Kerbside collections are facilitated by the local City Council, who would arguably be the destined owner of the unwanted goods. As such, steps should be taken to liaise with the local Council to determine whether kerbside cleanout rubbish can be taken or left for the Council.
Which court will deal with a charge of stealing?
If the items allegedly stolen are valued at less than $30,000 or the offender pleads guilty, the charge must be dealt with summarily (i.e. in the Magistrates Court).
If, however the value of the items exceeds $30,000 and the person pleads not guilty, or the item in question is a firearm, and the firearm is stolen with intent to commit an indictable offence, and that particular offence must be dealt with on indictment, then the matter must proceed to the District Court.
What is the penalty for stealing?
As with most offences, the penalty imposed for stealing will depend on the circumstances of each case.
If convicted without a circumstance of aggravation, or in a case that is not considered to be a “special case”, the maximum penalty is 5 years imprisonment.
What is a “special case”?
The Criminal Code lists a range of circumstances considered to be special cases. These include:
- Stealing wills – if the thing stolen is a testamentary instrument, the offender is liable to 14 years imprisonment.
- Stealing stock – liable to 5 years imprisonment (or longer depending on the value of the stock).
- Stealing from the person – stealing goods in transit – the offender is liable to imprisonment for 10 years.
- Stealing by persons employed in the public service – liable to 10 years imprisonment
- Stealing by clerks and servants – liable to 10 years imprisonment
- Stealing by directors or officers of companies – liable to 10 years imprisonment
- Stealing by agents – liable to 10 years imprisonment
- Stealing property valued at more than $5,000 – liable to 10 years imprisonment
- Stealing by tenants or lodgers (if the value exceeds $1,000- liable to 10 years imprisonment
- Stealing of a vehicle – liable to 14 years imprisonment
- Stealing by looting – liable to 10 years imprisonment
- Stealing a firearm for use in another indictable offence – liable to 14 years imprisonment
What is the difference in penalty for a first offence and subsequent offence?
If a person has been convicted upon indictment (i.e. in the District Court), or been convicted twice summarily (i.e. in the Magistrates Court), that person is liable to 10 years imprisonment.

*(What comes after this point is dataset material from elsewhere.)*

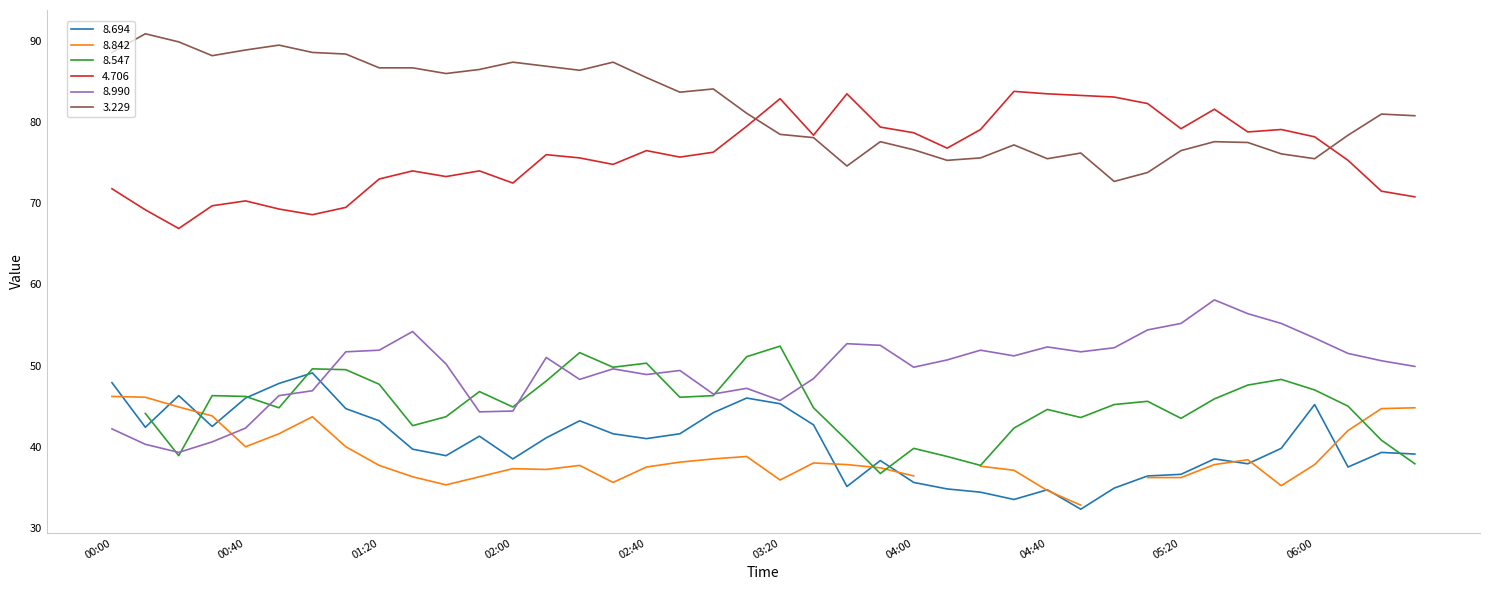

True or false: 3.229 has a value of 125.8 at 2009/01/12 05:00.

False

Will a conviction be recorded?
The Penalties and Sentences Act provides discretion to the court as to whether a conviction should be recorded or not and involves consideration of a number of factors.
For further information on this issue please click here.
What is the takeaway?
No two cases of stealing are the same.
While this article is intended to provide an overview of the offence of stealing, it is not to be considered legal advice and may not cover important aspects that apply to individual circumstances.
It is critical if you’re charged with stealing you obtain early and accurate advice so that you’re aware of the allegations against you, the penalties if convicted and your options.